Sunday, December 22, 2013

A Father and Son's Odyssey Through the Heartland

At this point in Alexander Payne’s career, he can be considered as a family man when it comes to his storytelling.  Lately with his films, he seems to be interested in exploring family dynamics.  In his 2011 film, The Descendants, he dealt with family troubles in the paradisiacal backdrop of Hawaii. 

In Payne’s latest family portrait, Nebraska, he focuses on a family in America’s heartland.  What’s similar to both films, however, is that he deals with issues such as what it means to be a family and the challenges that bring families closer and create new memories.    

Woody Grant (Bruce Dern) is an elderly resident of Montana who believes he has won a million-dollar sweepstakes.  His wife, Kate (June Squibb), and son, David (Will Forte), see it as a ruse.  Nevertheless, Woody is determined to journey to Lincoln, Nebraska to collect his supposed fortune, and David reluctantly volunteers to accompany him.  While on the road, Woody and David run into some trouble as they encounter friends and family to whom Woody might owe money.

Bruce Dern’s performance paints his character as someone who is hopelessly and heartbreakingly optimistic.  There is one scene where we have a point-of-view shot from David’s perspective as he wakes up with his father hovering over him, asking with a childlike excited if they are going to collect the money that day.  He is a man of a few words, but that doesn’t mean we don’t know what’s going on in his head.  His expressions of contemplation and determination in regards to his goal say it all.

If Bruce Dern's character is a man of a few words, June Squibb's is a woman of many.  She doesn't have a filter, saying whatever is on her mind, whether it be in the film’s highly comical cemetery scene or the climactic family argument.  Every time she wasn’t on screen, I wished for her to return with her abundance of unapologetic sass.  You simply can’t get enough of her.  She will say anything without any fear of consequence.  

Will Forte does remarkably well in a dramatic performance that’s refreshingly out of the norm from his comedic acting that I was used to seeing back in his time on Saturday Night Live.  Being the usually witty actor he is, Forte doesn’t feel out of place at all because of how well he connects with Dern.  His role as a dutiful son is significantly likable because of how selfless he is with doing what he can to make his father happy.  

The father-son dynamic portrayed by Dern and Forte is the film’s most relatable aspect, with certain moments that have the potential to resonate, including that of sitting in a bar and sharing a few beers together.    

Aside from the film using some well-known performers, most the cast is made up of little-known actors.  This allows the audience to view everyone as being a part of a real, American family, rather than giving us the feeling of watching a collection of actors we’re already familiar with acting as a family.

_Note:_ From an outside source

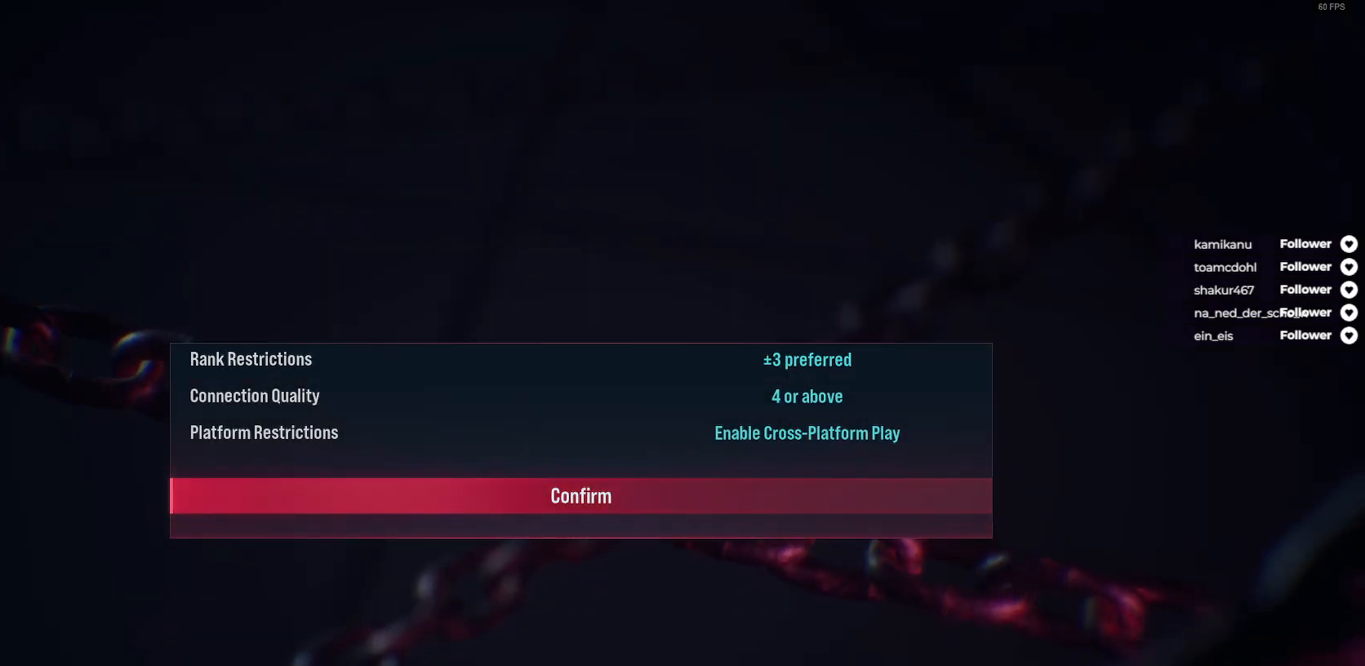
{"buttons": [], "right_stick": "center", "events": []}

Phedon Papamichael makes a beautiful use out of black-and-white cinematography to heighten the sense of the small-town feel of the heartland.  It provides a feeling of going to places that are stuck in time with the simplicity of the lifestyles and the friendliness of the towns’ inhabitants.

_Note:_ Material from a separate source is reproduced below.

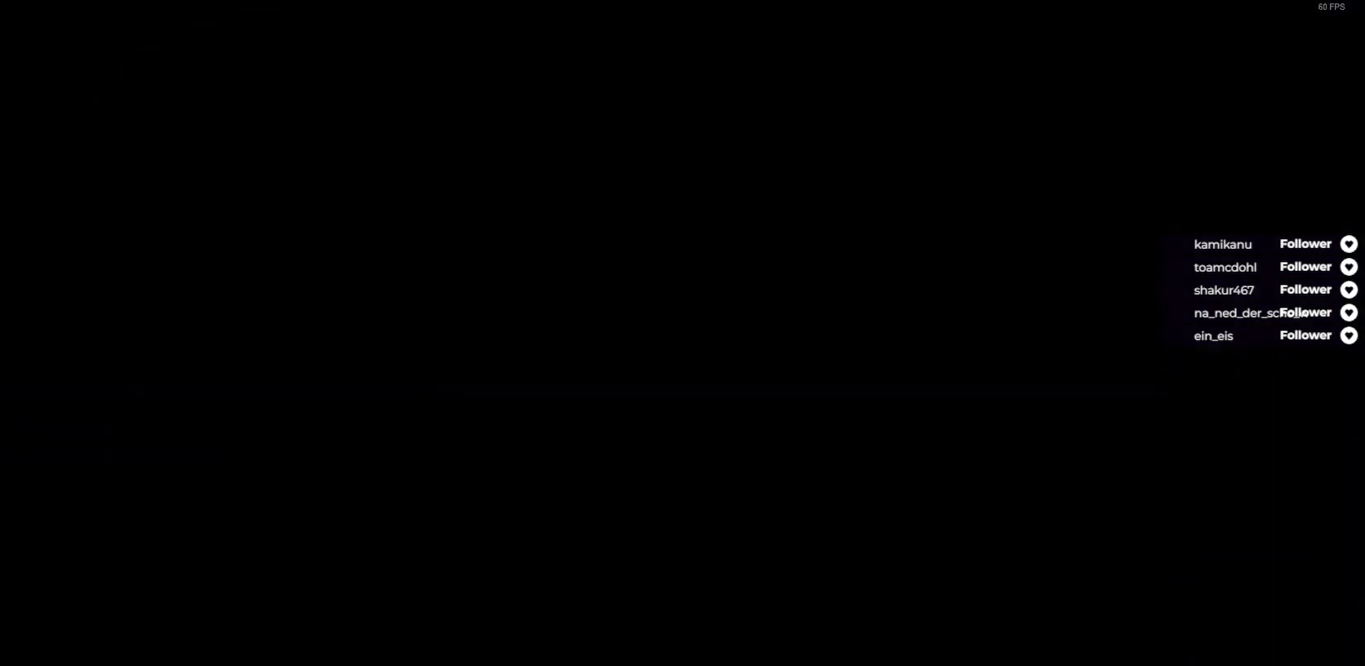
{"buttons": [], "right_stick": "center", "events": []}
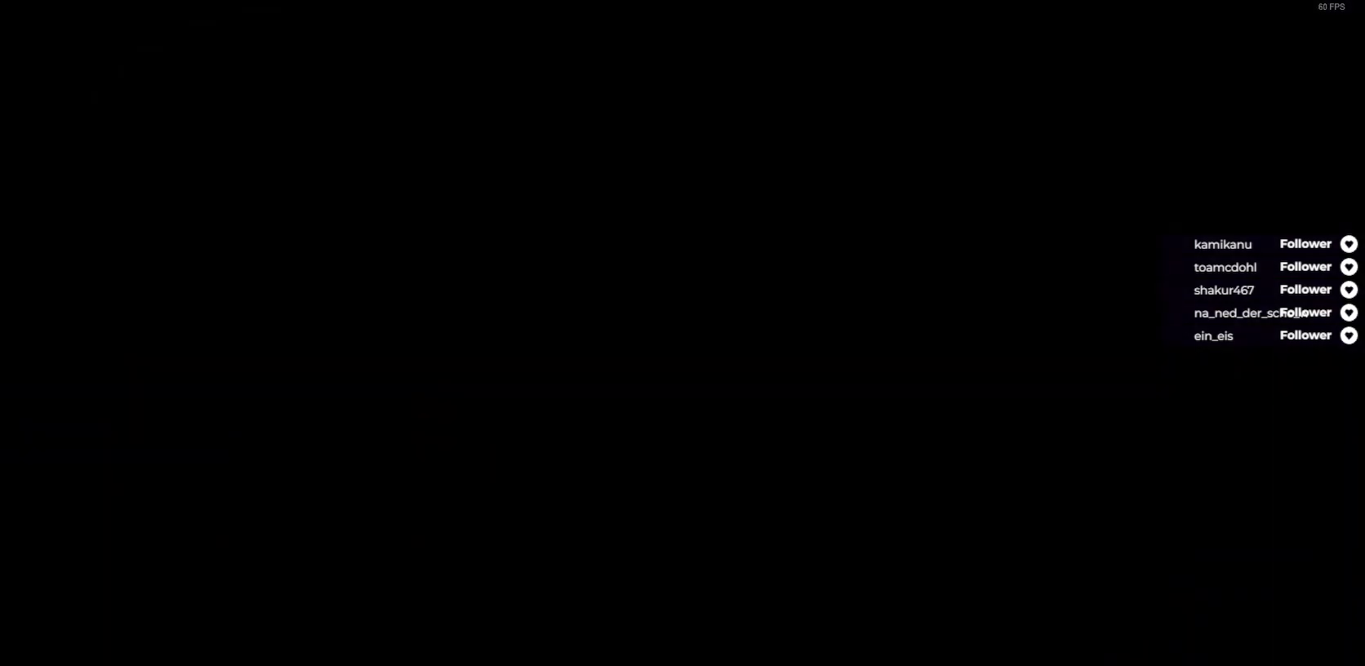
{"buttons": [], "right_stick": "center", "events": []}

A few of the more memorable shots of the film are long takes that focus on members of the family sitting on a couch attempting to make innocent, yet painfully awkward, small talk.  At times, you won’t be able to help but shift uncomfortably in your seat.  These scenes feel almost improvised because of how you can sense that the family is trying to think of other topics to discuss, almost desperately grabbing at anything, providing some genuine family discomfort.

The film’s photography also employs impressive landscape shots of the seemingly endless fields throughout the states that the family travels through.  The view of the empty fields can be seen as a symbol for the emptiness that David feels in his relationship with his father, but a better way to look at it is that they can be seen as blank canvas on which to create new memories.   

The screenplay by Bob Nelson embraces the old, yet true, cliche that as long as you have family, you can consider yourself rich, and that theme becomes more evident as the film goes on, especially in the last half hour.  The narrative is simple in its telling, but complex in its views of the family at the center.  Nelson’s story captures a family from a different part of the country, and gives a taste of what life is like out there.  

Similar to The Descendants, director Alexander Payne incorporates a mixture of offbeat humor and bittersweetness, the kind that can be seen in a Jason Reitman film.  The movie also carries the bleakness of chasing the dream of an impossible fortune, similar to what can be found in German director Werner Herzog’s 1977 film, Stroszek.

Payne knows how to make the audience laugh at the perfect moments, and reflect during others, encouraging the viewer to think about his/her own family.  Nebraska is a realistic, familial experience, with all of the interactions being authentic enough to make it seem like the audience is peering through a living-room window, or sitting right there at the dinner table.  Payne might as well be saying, “Welcome to the family.”